§ **Given entries**
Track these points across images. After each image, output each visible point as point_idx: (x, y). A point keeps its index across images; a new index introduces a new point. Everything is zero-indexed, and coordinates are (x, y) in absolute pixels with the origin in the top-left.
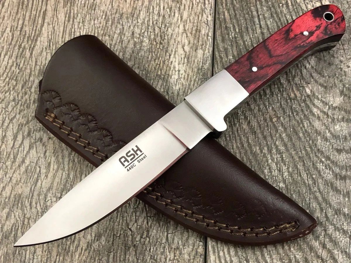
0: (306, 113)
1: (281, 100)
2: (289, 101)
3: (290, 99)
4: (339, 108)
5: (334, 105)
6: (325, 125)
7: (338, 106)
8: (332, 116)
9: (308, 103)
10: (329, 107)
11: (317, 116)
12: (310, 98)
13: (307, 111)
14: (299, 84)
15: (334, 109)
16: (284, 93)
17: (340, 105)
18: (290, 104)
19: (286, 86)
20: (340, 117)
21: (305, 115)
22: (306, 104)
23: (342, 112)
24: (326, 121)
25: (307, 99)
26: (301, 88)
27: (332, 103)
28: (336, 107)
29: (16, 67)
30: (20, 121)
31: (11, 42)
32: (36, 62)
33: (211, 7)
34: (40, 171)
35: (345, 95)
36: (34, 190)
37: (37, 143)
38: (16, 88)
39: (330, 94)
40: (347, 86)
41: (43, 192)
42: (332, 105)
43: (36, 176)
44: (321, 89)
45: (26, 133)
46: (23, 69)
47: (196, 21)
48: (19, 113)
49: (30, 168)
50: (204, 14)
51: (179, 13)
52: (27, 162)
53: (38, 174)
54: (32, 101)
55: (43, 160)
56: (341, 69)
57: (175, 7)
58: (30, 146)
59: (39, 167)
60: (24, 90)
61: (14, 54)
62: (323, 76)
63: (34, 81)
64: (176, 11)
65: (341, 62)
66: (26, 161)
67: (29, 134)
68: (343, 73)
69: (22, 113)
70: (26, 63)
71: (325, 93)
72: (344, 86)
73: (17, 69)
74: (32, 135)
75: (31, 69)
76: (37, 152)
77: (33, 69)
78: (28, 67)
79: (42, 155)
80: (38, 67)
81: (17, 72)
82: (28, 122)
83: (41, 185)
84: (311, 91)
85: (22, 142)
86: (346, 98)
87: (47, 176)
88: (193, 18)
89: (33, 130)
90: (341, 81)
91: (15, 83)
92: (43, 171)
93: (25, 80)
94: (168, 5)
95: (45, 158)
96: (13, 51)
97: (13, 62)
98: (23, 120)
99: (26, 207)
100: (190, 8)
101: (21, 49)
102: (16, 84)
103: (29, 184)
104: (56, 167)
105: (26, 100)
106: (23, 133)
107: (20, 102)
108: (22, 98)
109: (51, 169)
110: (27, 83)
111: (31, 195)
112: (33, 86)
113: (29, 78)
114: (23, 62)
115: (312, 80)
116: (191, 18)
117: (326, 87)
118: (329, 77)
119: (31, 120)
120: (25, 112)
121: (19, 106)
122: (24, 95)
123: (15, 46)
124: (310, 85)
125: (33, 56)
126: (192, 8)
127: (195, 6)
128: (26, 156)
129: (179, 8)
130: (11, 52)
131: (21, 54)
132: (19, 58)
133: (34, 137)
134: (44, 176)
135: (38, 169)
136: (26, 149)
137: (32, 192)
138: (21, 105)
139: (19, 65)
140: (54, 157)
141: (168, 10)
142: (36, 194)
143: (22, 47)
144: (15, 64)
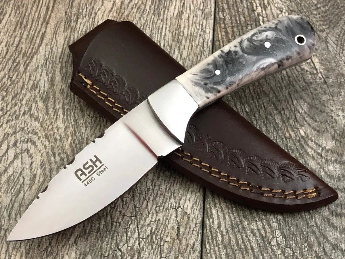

§ **Task directions**
What you give back should be exactly the lines of the data above from the line with "70: (26, 63)" through the line with "128: (26, 156)", both of those included, and nothing more.

§ **Exercise answer**
70: (26, 63)
71: (325, 93)
72: (344, 86)
73: (17, 69)
74: (32, 135)
75: (31, 69)
76: (37, 152)
77: (33, 69)
78: (28, 67)
79: (42, 155)
80: (38, 67)
81: (17, 72)
82: (28, 122)
83: (41, 185)
84: (311, 91)
85: (22, 142)
86: (346, 98)
87: (47, 176)
88: (193, 18)
89: (33, 130)
90: (341, 81)
91: (15, 83)
92: (43, 171)
93: (25, 80)
94: (168, 5)
95: (45, 158)
96: (13, 51)
97: (13, 62)
98: (23, 120)
99: (26, 207)
100: (190, 8)
101: (21, 49)
102: (16, 84)
103: (29, 184)
104: (56, 167)
105: (26, 100)
106: (23, 133)
107: (20, 102)
108: (22, 98)
109: (51, 169)
110: (27, 83)
111: (31, 195)
112: (33, 86)
113: (29, 78)
114: (23, 62)
115: (312, 80)
116: (191, 18)
117: (326, 87)
118: (329, 77)
119: (31, 120)
120: (25, 112)
121: (19, 106)
122: (24, 95)
123: (15, 46)
124: (310, 85)
125: (33, 56)
126: (192, 8)
127: (195, 6)
128: (26, 156)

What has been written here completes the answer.